1) One Phone Call: While it is true that many times, jurisdictions will allow someone who has been arrested to try to call someone (like a family member or lawyer) to help them out, this is not a Constitutionally protected right. There are no rights as to when the phone call must occur, or even if it must occur at all. At the other end of the spectrum, some jurisdictions will allow inmates to make an unlimited number of phone calls to contact friends and family while they’re in custody.

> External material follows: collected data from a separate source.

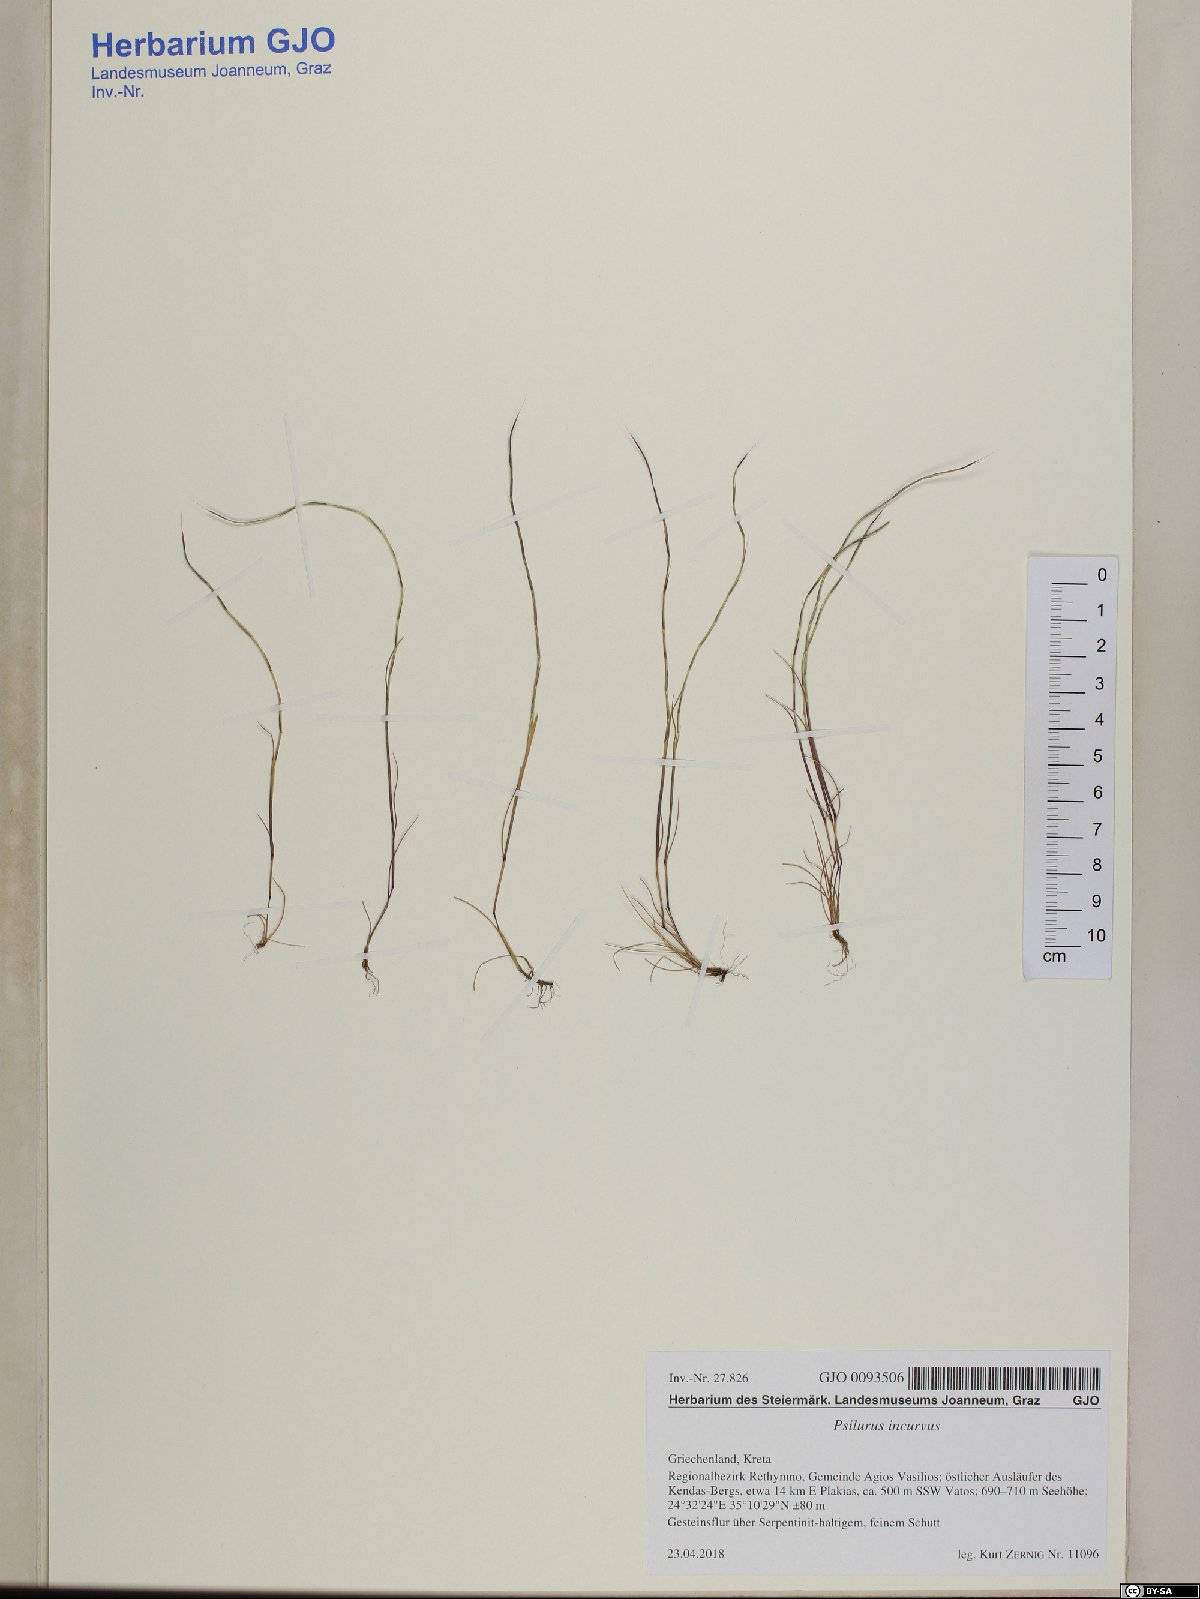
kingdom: Plantae
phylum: Tracheophyta
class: Liliopsida
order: Poales
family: Poaceae
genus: Festuca
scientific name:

2) Police Have to Tell you they are Police if you ask them: No one quite knows where this myth came from, and it flies in the face of logic. Think of all the great tv shows that featured undercover cops… this rule would put undercover and sting operations completely out of business. All anyone would ever have to do, before committing a crime in front of someone else, is ask: Are you a police officer? Undercover officers have a huge amount of latitude and discretion while they are undercover in order to be successful. Don’t believe this myth.

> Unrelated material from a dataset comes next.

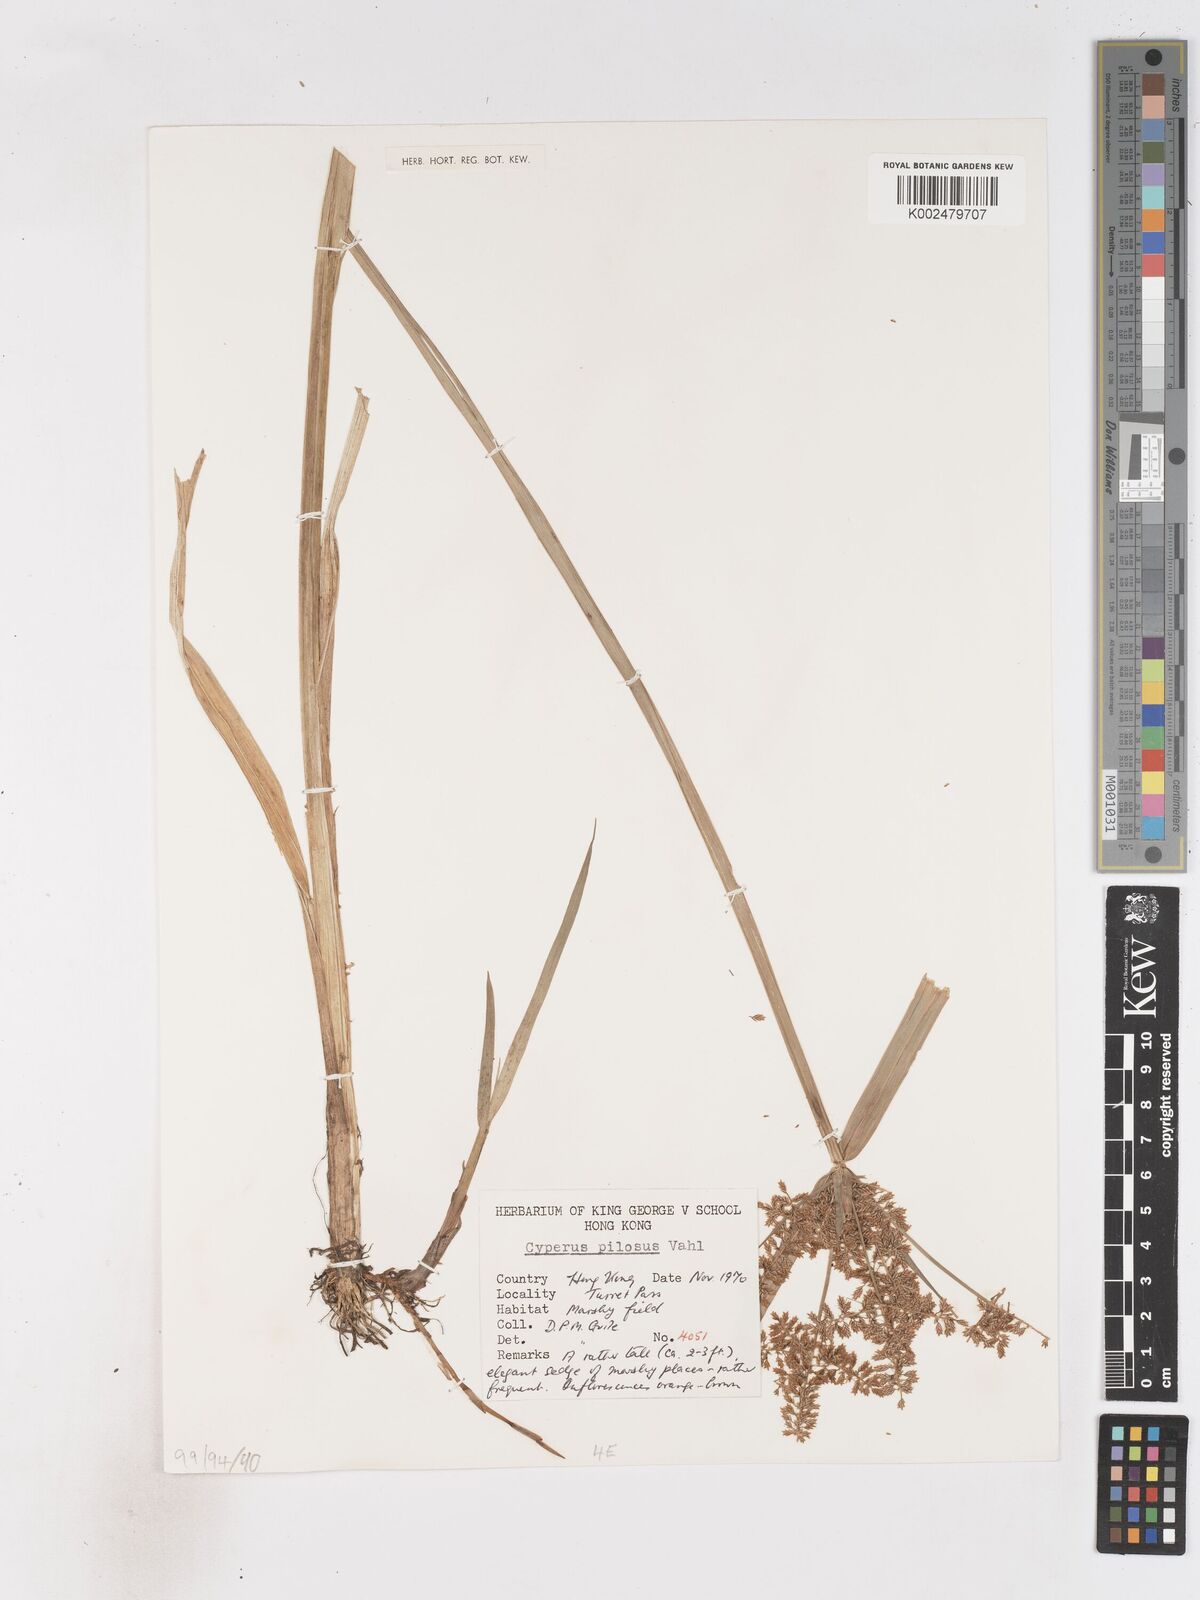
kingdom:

3) If a jury convicts you, you can appeal and get off: Appeals courts will only review cases where the defendant alleges his rights under the Constitution of the U.S. or a particular state were violated, or if there were significant lapses in procedure that resulted in an unfair trial. Appellate courts are not there to re-evaluate jury verdicts or reconsider evidence. In the interest of stability and trust in the justice system, appellate courts are extremely reluctant in overturning verdicts, particularly those deliberated by a jury.

4) Crime is increasing in America: This is patently untrue, at least on the whole. Crime rates have been declining for the last thirty years, despite feeling bombarded by information otherwise. Our ability to gather information on when violent crimes occur (through news, social media, and the like) makes it seem like crime is on the rise. Some major metropolitan areas have seen small rises in rime in recent years; but on average, humans are at the lowest likelihood of dying in a war or as the result of a crime in the history of mankind.

5) Double Jeopardy: You can’t be convicted again if you were acquitted of a crime. The 5th Amendment prohibits someone to be subject for the same offense to be twice put in jeopardy of life or limb, preventing the government from trying and retrying a case until they get it right. This is true with some massive exceptions. First – this only applies after a jury has either convicted or acquitted someone. Next, the state can charge someone with both the crime and the conspiracy to commit the crime – giving the state basically two bites at the apple. Finally, ‘separate sovereigns’ allow a defendant to be tried, convicted and sentences for the same thing in both federal and state courts. This was seen in Michael Vick’s cases on dogfighting: he was convicted once under state law, and again under federal law.